***** PAGE EXTRACT

When applied to the example of raising children, Margaret’s goal will not be to PROTECT and keep her children safe, in and of itself. Instead, it will be to provide the best possible circumstances and framework for the children’s individual Essence to be seen, brought forth, matured, and refined. Success, then, in a spiritual sense, will be measured by the way they will be able to grow by carrying out their individual exploration of themselves, and live a fulfilled life aligned with that Essence in the physical.
This reading isn’t intended to convey an obligation of having children, be it spiritual, moral or otherwise, i.e. that you “must” have children – only that, if you hold a desire of having children (of if you already have), then that desire will very much aligned with your current lesson/purpose for this lifetime. In other words, raising children would be a way for you to allow the Essence (in this case of another) to manifest, while providing them the supporting and appropriate circumstances for that to happen.
If applied to the example of creating a company or business, Margaret’s main guideline while doing so is not be to protect and safeguard the employees themselves. Instead, Margaret’s priority must be to ensure that the intent and function of the business matches her own vision and idea for it; and that it is successful at what it does – all the while dealing with, and treating, the employees working for her in an ethical and respectful manner.

**********
***** GIVEN RECORDS

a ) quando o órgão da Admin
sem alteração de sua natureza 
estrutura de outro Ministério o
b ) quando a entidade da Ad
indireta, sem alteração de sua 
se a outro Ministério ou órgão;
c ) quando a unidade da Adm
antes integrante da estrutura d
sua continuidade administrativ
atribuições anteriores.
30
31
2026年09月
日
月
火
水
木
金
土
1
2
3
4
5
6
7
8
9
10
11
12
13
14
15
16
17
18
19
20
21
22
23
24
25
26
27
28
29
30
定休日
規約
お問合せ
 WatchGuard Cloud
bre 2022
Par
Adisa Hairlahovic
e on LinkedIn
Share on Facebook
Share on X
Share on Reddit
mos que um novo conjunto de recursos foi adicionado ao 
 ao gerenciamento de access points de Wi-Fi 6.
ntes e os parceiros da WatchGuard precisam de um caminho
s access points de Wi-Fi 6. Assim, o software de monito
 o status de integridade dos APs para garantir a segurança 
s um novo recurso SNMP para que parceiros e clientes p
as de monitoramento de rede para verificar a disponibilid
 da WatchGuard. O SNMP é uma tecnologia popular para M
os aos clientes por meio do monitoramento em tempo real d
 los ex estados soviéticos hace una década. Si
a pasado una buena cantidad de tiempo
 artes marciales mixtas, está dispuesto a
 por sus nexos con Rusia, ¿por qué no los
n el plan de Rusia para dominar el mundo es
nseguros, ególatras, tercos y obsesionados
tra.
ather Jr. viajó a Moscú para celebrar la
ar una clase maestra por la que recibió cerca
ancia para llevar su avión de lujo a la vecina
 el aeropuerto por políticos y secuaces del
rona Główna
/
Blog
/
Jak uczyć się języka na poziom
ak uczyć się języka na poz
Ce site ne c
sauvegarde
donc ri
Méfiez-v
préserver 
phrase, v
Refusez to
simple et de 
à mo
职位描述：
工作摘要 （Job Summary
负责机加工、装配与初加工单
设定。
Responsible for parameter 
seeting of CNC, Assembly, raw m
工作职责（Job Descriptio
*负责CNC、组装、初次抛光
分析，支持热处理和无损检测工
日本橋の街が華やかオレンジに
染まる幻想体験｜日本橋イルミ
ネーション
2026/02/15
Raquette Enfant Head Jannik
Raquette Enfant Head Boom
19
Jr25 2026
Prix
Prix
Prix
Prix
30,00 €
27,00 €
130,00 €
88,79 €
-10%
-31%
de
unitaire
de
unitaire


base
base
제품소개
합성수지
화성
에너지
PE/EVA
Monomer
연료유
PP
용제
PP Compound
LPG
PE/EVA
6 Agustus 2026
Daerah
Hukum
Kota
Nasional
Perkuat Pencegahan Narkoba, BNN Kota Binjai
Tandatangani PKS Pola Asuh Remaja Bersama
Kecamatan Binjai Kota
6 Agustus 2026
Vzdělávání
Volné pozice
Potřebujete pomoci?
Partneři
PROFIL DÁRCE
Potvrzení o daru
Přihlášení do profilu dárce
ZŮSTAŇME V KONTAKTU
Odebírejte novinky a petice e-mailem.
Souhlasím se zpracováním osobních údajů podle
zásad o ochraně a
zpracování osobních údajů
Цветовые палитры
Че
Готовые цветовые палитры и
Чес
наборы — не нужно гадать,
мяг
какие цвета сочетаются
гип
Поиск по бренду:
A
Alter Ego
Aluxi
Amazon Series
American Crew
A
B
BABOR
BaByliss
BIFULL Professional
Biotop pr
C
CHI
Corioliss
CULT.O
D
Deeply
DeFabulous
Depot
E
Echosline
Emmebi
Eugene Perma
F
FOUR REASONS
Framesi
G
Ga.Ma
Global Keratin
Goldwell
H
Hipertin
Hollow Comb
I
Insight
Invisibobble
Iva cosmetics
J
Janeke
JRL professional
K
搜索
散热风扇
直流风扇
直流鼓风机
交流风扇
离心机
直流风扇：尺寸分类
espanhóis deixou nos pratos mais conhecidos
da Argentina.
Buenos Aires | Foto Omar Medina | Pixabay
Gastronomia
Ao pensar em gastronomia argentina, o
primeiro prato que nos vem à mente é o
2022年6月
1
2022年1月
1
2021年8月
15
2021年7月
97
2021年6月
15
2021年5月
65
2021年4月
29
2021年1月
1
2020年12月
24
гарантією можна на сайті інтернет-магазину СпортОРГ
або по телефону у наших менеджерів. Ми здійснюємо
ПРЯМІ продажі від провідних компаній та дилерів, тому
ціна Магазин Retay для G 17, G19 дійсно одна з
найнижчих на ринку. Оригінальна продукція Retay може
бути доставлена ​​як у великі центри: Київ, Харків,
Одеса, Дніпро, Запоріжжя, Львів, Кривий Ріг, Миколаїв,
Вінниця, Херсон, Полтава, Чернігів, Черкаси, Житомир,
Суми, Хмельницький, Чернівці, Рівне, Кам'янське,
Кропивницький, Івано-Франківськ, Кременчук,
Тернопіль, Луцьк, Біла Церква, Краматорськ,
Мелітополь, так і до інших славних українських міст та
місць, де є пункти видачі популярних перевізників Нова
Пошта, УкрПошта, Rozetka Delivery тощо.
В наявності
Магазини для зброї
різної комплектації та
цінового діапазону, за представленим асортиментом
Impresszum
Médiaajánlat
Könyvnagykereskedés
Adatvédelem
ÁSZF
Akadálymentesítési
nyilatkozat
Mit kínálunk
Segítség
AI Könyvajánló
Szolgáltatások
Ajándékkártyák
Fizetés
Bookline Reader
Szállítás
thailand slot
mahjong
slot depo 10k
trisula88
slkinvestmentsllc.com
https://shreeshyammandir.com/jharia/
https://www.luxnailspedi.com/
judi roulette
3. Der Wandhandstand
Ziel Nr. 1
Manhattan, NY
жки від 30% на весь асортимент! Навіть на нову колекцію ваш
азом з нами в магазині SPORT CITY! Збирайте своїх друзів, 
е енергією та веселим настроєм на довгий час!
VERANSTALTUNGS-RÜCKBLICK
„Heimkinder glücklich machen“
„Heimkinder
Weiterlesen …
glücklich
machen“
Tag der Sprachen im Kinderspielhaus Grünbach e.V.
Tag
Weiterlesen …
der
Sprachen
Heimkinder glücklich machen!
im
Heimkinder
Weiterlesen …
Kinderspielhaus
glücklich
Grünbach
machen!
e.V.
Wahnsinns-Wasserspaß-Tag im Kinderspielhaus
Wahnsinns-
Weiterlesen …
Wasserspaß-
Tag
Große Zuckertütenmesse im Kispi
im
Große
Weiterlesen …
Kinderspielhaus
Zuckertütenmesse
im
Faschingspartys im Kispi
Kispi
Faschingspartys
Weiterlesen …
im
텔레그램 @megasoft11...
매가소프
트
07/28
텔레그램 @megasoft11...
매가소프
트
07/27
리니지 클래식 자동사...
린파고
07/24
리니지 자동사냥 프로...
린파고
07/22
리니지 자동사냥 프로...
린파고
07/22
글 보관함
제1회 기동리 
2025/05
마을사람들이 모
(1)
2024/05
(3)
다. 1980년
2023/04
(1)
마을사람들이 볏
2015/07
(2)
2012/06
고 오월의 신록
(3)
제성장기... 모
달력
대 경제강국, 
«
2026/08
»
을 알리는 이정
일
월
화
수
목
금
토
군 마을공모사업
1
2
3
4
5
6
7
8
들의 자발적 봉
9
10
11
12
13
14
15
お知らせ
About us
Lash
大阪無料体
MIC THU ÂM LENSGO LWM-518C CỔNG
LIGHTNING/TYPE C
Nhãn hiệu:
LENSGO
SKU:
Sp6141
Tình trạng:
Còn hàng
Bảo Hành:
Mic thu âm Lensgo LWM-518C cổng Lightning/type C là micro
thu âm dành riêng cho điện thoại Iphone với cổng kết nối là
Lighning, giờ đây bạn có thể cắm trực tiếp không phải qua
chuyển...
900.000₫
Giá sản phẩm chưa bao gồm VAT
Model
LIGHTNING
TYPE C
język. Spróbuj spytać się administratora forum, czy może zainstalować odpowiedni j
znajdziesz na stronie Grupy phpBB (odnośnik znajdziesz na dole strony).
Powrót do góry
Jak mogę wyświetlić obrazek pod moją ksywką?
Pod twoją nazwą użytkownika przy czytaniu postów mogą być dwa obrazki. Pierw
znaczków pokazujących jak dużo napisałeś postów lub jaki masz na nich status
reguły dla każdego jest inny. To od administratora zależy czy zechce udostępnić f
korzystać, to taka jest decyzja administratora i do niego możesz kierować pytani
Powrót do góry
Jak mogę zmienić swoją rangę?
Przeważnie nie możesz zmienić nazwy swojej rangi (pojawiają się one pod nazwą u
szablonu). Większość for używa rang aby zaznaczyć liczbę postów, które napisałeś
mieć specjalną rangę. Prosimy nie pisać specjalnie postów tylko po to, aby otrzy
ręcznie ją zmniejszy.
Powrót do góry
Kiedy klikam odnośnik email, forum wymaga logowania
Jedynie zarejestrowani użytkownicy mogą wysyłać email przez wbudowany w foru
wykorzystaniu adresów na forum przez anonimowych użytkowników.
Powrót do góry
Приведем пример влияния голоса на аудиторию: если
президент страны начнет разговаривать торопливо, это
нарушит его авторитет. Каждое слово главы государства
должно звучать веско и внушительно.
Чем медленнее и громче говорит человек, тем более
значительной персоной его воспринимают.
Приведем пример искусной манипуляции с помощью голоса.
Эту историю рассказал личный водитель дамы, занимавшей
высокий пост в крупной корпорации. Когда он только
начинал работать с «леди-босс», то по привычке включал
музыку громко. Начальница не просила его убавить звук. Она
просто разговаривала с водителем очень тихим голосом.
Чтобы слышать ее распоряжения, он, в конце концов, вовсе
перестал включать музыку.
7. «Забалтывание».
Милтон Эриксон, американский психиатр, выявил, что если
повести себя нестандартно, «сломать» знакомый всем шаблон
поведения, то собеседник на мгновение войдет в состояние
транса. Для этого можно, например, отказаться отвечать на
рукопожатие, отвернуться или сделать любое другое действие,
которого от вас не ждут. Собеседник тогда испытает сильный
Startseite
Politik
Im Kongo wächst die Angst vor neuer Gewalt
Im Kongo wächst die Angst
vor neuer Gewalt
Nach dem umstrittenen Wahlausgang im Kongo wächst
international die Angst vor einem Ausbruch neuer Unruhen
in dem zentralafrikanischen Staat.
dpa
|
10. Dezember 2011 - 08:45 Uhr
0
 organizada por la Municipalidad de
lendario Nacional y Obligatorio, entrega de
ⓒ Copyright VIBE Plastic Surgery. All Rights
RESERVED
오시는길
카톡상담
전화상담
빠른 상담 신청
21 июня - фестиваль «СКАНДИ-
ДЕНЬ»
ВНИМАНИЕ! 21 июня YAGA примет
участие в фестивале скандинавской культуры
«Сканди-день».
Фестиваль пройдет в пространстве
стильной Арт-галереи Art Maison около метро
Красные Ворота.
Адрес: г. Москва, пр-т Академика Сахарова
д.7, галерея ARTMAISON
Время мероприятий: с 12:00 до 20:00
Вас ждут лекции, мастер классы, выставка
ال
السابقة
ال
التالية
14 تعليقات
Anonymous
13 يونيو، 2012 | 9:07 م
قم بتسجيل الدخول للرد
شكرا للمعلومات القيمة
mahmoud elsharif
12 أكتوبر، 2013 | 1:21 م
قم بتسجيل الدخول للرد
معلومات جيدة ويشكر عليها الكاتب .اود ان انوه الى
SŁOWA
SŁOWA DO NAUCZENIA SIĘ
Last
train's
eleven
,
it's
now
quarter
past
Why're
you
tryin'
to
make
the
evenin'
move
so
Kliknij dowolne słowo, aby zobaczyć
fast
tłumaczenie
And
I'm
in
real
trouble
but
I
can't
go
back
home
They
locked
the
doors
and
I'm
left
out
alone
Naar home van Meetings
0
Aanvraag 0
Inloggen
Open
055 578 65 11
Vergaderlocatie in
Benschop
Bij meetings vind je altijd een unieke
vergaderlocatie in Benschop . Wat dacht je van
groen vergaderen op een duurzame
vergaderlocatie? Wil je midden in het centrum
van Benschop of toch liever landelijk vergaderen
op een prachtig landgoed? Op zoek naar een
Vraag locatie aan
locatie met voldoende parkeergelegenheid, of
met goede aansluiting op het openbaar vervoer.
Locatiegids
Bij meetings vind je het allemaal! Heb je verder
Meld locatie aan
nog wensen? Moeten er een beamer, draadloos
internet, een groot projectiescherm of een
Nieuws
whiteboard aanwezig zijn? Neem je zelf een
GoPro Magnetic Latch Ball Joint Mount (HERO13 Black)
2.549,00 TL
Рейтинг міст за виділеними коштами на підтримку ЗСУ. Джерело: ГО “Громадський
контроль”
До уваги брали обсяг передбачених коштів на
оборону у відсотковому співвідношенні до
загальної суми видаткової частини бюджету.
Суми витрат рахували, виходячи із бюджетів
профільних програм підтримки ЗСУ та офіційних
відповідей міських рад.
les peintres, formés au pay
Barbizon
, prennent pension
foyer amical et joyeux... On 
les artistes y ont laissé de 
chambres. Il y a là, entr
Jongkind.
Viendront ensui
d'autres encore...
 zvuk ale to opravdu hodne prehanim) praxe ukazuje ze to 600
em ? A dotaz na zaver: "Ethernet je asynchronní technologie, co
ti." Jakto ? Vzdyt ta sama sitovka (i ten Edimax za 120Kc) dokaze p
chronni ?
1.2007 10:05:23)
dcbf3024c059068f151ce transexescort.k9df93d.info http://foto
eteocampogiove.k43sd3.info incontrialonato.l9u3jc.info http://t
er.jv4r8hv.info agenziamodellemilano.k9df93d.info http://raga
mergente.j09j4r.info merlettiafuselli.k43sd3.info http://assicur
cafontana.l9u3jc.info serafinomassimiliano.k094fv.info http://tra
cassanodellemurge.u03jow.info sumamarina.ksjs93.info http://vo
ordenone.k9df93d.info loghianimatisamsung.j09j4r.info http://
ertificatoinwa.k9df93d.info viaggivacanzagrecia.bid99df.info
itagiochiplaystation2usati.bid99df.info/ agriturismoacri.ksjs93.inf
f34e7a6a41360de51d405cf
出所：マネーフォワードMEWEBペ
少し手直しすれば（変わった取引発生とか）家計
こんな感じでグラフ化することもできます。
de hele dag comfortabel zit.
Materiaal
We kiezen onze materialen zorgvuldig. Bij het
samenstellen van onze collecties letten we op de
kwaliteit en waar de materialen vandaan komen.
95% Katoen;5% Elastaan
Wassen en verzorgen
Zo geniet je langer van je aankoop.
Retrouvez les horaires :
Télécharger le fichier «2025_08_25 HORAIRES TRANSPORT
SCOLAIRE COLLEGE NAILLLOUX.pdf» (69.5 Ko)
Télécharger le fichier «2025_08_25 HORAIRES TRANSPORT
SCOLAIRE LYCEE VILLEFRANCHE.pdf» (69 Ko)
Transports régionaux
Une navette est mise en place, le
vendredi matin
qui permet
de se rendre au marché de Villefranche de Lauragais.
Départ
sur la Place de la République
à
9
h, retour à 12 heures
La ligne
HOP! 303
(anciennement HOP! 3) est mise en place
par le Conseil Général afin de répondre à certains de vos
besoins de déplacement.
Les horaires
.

**********

_REQUIRED ACTIONS_.
A – In the reading about Margaret, how will success in raising children be measured in a spiritual sense?
B – Pick up the reading about Margaret's purpose after its final sentence and keep writing.
The data can be left aside.

_ANSWERS BELOW_.
A – It will be measured by how the children can grow through their own exploration of themselves and live a fulfilled life aligned with their Essence in the physical.

B –
One thing is to place the success of business above the respect for individuals, “the ends justify the means”, an insensitive and unethical approach – that would be negative, and in that sense, not an option. However, if the priority of a business becomes protecting the employees above the functioning of the business itself, them it will tend to grow neglected, uncared for. It will, ironically, lose its ability to be successful and consequently, to provide for its employees. Now it’s in the other end of the spectrum: an attempt at being “good” and “caring” that is “too good”, and not functional.
So to Margaret’s eyes and for her discernment and understanding, given that she is already mindful of the ethical aspects of dealing with others, we say this: relax a little. Spend a little less energy caring for others. Focus more on the truly crucial aspects of the task at hand, and less about what happens to others. They can take care of themselves just fine.
When one cares too much, the spiritual lesson can often be: don’t care so much.
1.8 Connecting with the Essence: Exercise
Acknowledging her own Essence is Margaret’s desire, and a lesson suggested by this reading. However, Margaret has great difficulty in being in the present moment aware of her Essence. At this point it will not come easy to her.
Connecting with the Essence is not be an on-or-off switch: one moment you aren’t connected, the next you are. Instead, it will be more like a process of learning. An ongoing exploration of the self.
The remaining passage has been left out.